Niestädt kennt auch das genaue Anforderungsprofil – und das ist nicht ganz ohne: „Gesucht wird eine junge Buten- oder Binnen-Bremerin, die durch ihre positive Ausstrahlung und ihr Temperament die Jury verzaubert – sowie durch ihre Leidenschaft für Fahrgeschäfte und Leckereien aller Art Bremens fünfte Jahreszeit repräsentiert. Dabei sollte sie weder das kühle Nass der Wasserbahn noch das des wechselhaften Bremer Wetters scheuen, auch die Höhe des Riesenrads und die Kurven der Achterbahn meistert sie problemlos.“ Kurzum: „Schwindelfrei, loopingfreundlich und schießbegeistert hält sie mit jedem Freimarktsbesucher mit.“

Interesse? „Bis einschließlich Mittwoch, 14. September, können sich alle freimarktbegeisterten Damen online bewerben. Dafür müssen sie mindestens 18 Jahre alt sein“, so Niestädt weiter.

Vom 20. September bis zum 3. Oktober folgt dann eine Online-Abstimmung, bei der alle Freimarkt-Fans für ihre Favoritin stimmen können. Anschließend werden – so die offizielle Formulierung – „die drei überzeugendsten Kandidatinnen zu einem Kennenlern- und Auswahlgespräch“ eingeladen. Eine Jury entscheidet dann darüber, wer dieses Mal „Miss Freimarkt“ wird.

Neu: „Happy Hour“ auf der Bürgerweide

Zum Freimarkt selbst gehören in diesem Jahr – unter anderem – 13 Fahrgeschäfte und 18 Kinderkarussells, 19 (wie es so schön heißt) Ausschankbetriebe und 129 Imbisse (womöglich wird auf der Bürgerweide doch mehr gegessen als getrunken), sieben Losbuden, zwei Autoscooter und eine Go-Kart-Bahn.
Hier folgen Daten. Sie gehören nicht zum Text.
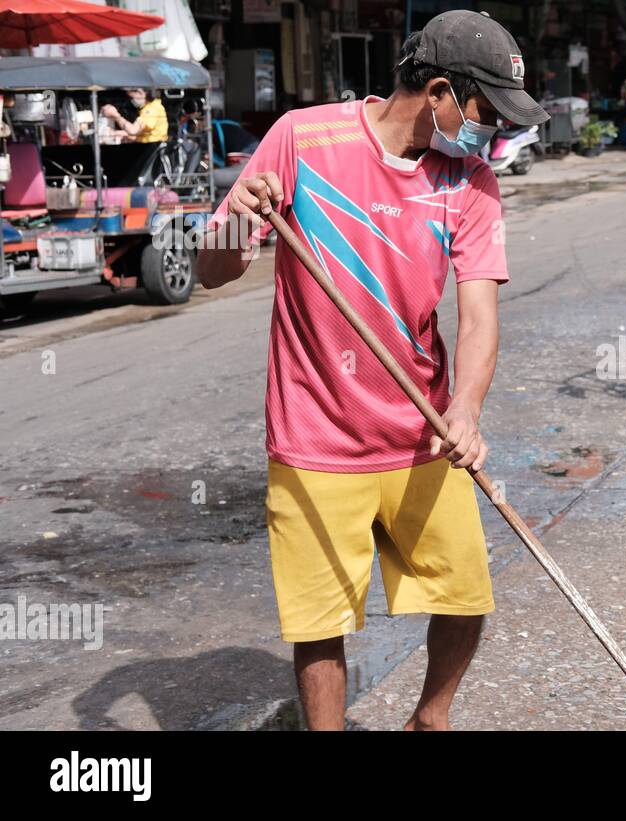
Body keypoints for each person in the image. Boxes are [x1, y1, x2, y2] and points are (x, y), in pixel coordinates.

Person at [195, 10, 547, 731]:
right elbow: (211, 269)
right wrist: (241, 219)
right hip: (315, 437)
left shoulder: (470, 180)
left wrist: (468, 410)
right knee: (321, 619)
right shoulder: (303, 139)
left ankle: (430, 717)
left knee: (466, 594)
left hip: (422, 432)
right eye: (488, 114)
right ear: (441, 92)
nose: (496, 135)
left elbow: (478, 315)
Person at [100, 88, 168, 143]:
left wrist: (116, 115)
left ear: (141, 93)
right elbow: (140, 134)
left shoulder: (151, 110)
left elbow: (133, 131)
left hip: (153, 149)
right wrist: (116, 133)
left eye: (132, 98)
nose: (131, 101)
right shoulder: (148, 107)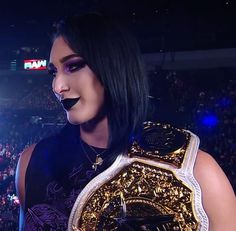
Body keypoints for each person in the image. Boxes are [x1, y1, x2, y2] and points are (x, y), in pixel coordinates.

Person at [15, 13, 236, 231]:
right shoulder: (31, 163)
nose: (57, 86)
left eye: (73, 66)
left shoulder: (195, 172)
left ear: (113, 66)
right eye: (53, 72)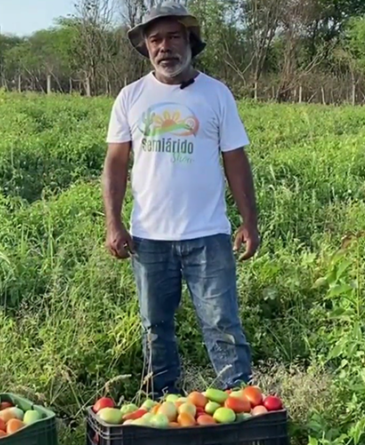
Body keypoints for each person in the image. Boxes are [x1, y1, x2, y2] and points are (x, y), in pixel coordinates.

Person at [101, 2, 259, 398]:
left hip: (207, 235)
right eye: (155, 39)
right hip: (149, 238)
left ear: (189, 41)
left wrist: (249, 220)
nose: (164, 46)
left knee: (222, 323)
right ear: (146, 47)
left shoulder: (216, 94)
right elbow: (116, 164)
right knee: (155, 327)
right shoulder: (130, 97)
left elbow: (236, 160)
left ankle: (241, 403)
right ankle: (161, 404)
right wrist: (113, 222)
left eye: (173, 36)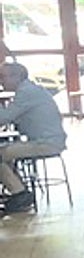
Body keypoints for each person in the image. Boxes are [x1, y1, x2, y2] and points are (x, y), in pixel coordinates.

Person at [0, 63, 67, 214]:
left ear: (16, 77)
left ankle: (19, 193)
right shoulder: (29, 90)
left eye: (2, 77)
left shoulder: (26, 93)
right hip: (46, 140)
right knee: (5, 152)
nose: (1, 81)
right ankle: (18, 190)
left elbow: (4, 118)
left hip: (46, 143)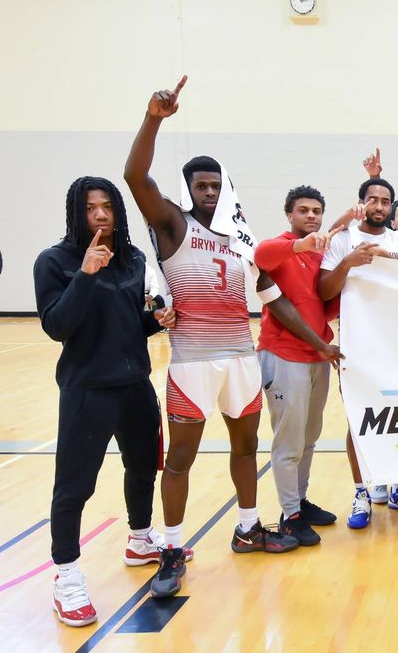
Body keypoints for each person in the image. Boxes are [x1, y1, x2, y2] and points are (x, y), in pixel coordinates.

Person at [125, 77, 336, 598]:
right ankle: (172, 548)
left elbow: (273, 299)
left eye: (217, 186)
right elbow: (134, 175)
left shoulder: (240, 239)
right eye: (202, 186)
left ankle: (247, 527)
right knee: (180, 458)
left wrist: (319, 341)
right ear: (188, 189)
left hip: (242, 356)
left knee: (246, 450)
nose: (210, 193)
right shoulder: (172, 224)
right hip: (193, 361)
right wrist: (154, 118)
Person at [34, 176, 176, 627]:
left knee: (141, 468)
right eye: (90, 207)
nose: (99, 214)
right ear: (77, 212)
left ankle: (139, 539)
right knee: (74, 487)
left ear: (118, 211)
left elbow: (127, 325)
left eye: (107, 206)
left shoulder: (132, 258)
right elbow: (58, 326)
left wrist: (154, 321)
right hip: (86, 391)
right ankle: (66, 575)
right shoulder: (54, 261)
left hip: (135, 383)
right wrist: (85, 275)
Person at [318, 177, 398, 528]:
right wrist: (348, 263)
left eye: (385, 201)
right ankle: (362, 492)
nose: (379, 206)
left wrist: (385, 257)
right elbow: (323, 291)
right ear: (362, 202)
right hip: (356, 342)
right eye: (373, 199)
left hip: (396, 341)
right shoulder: (345, 239)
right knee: (358, 418)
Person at [254, 185, 344, 547]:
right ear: (289, 214)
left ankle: (300, 502)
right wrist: (299, 244)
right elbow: (260, 256)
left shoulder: (321, 257)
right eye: (303, 210)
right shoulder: (279, 249)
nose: (311, 216)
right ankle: (288, 516)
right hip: (283, 355)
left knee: (309, 438)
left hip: (317, 357)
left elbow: (323, 303)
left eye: (316, 211)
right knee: (288, 442)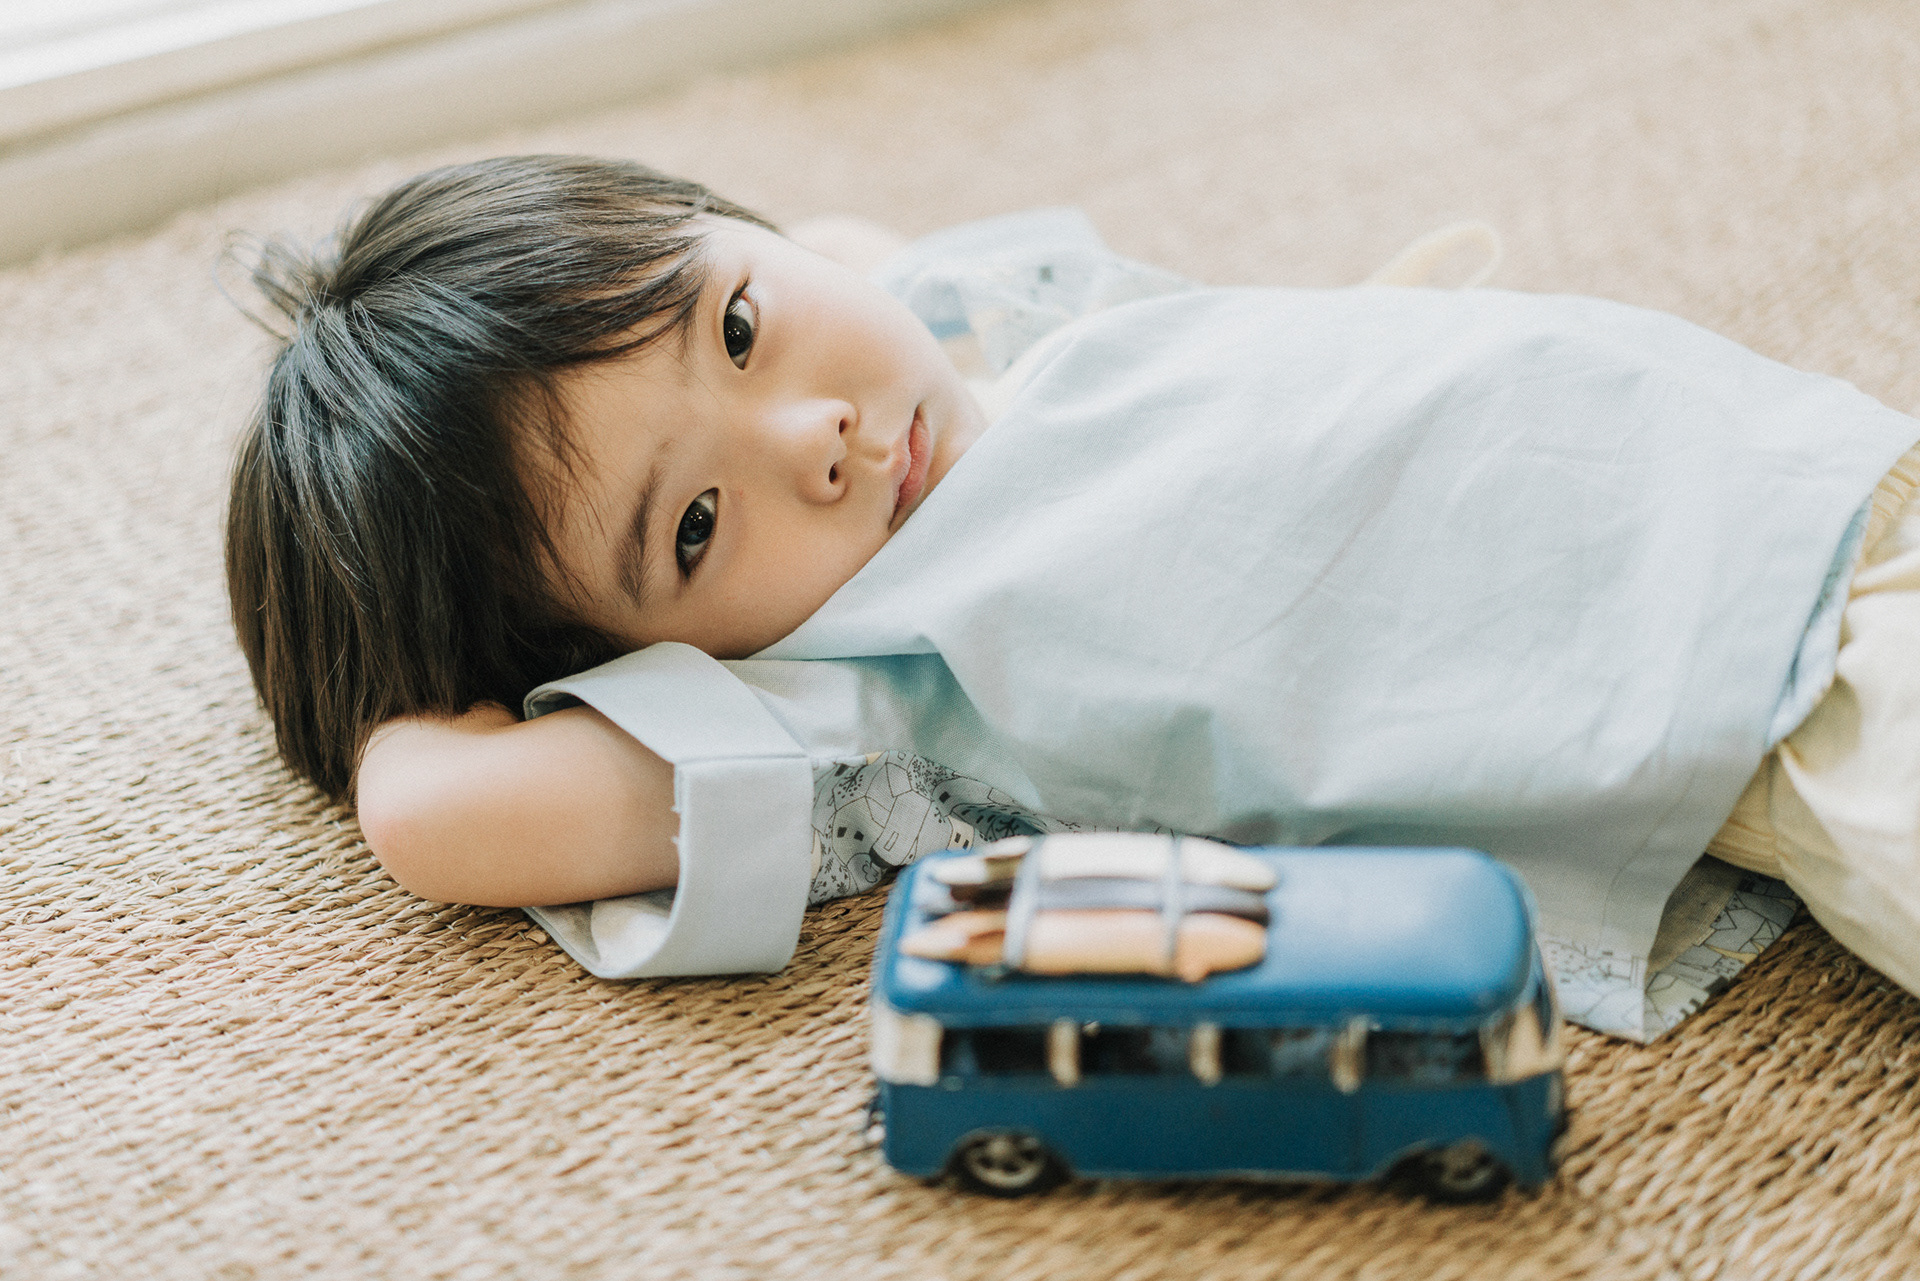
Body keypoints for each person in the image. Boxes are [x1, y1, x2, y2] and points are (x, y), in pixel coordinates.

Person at [227, 154, 1920, 1023]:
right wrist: (397, 673)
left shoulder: (992, 334)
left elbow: (836, 246)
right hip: (1774, 701)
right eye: (693, 530)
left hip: (1762, 462)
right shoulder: (864, 693)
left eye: (737, 328)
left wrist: (784, 295)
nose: (817, 438)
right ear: (623, 672)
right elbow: (434, 811)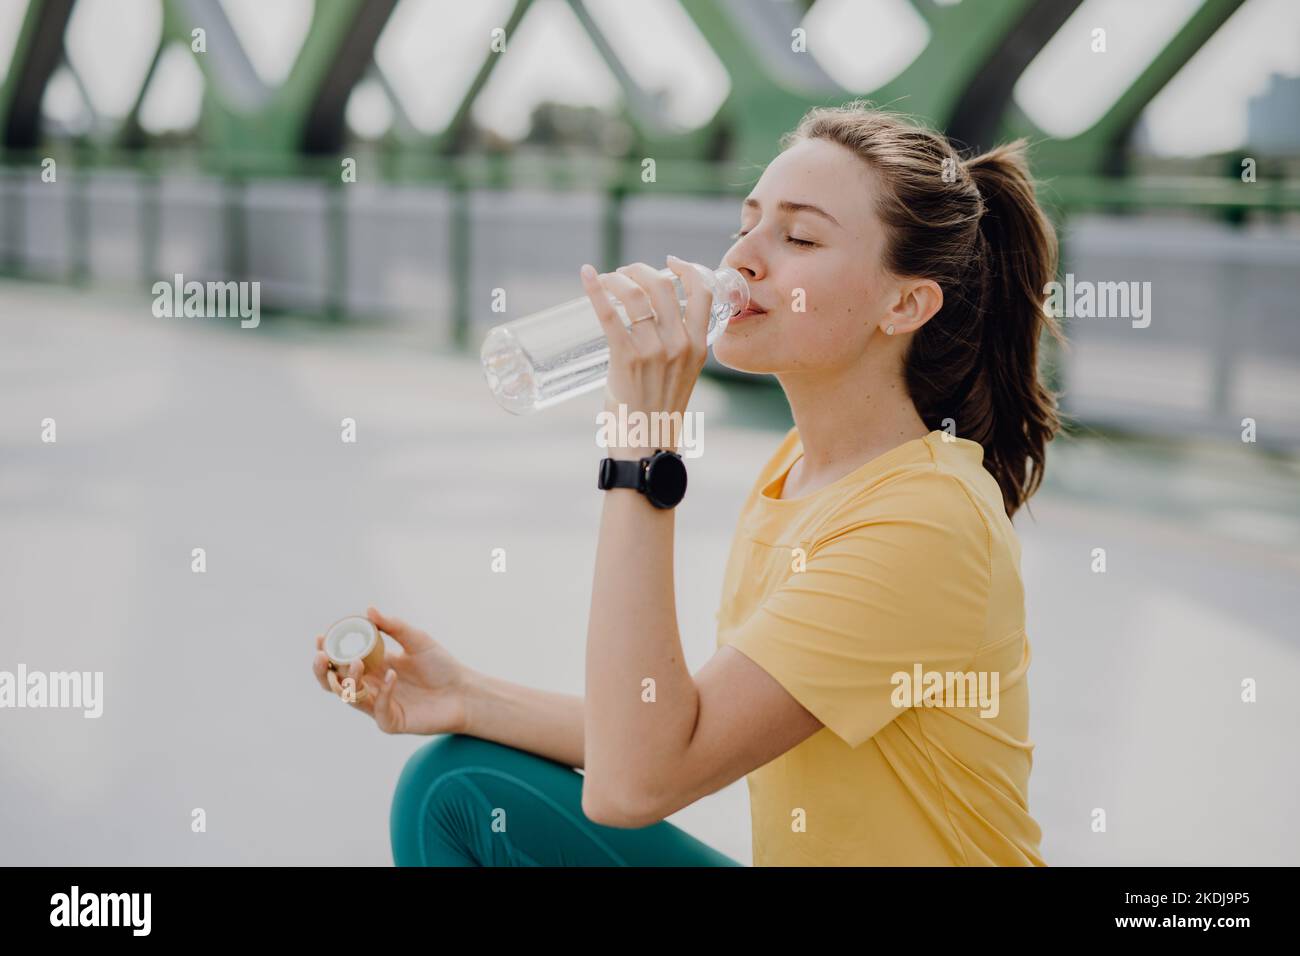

Das Bremer Volksfest, das ja eine deutlich längere Tradition als eine ähnliche Veranstaltung im süddeutschen Raum hat, ist täglich in der Zeit von 13 bis 23 Uhr geöffnet, freitags und sonnabends sogar bis Mitternacht.

Neu ist in diesem Jahr eine „Happy Hour“, die jeweils mittwochs (am 19. und am 26. Oktober also) in der Zeit von 15 bis 18 Uhr „mit besonderen Vergünstigungen und Angeboten aufwartet“, wie es heißt.

Am Eröffnungstag drehen sich die Karussells schon ab 16 Uhr. Und damit bereits vor dem ersten offiziellen Auftritt der neuen „Miss Freimarkt“ bei der offiziellen Eröffnungsfeier am Abend im Bayernzelt.

Auch der Freimarktsumzug gehört zum „Dienstprogramm“ der „Miss Freimarkt“. In diesem Jahr zieht die karnevaleske Karawane am Sonnabend, 22. Oktober, durch Neu- und Innenstadt in Richtung Bürgerweide. Insgesamt 150 Fußgruppen und Festwagen-Teams haben sich zum 49. Freimarktsumzug angemeldet. Eine Jury wird wieder die schönsten Gruppen und Wagen des vier Kilometer langen Umzugs auszeichnen.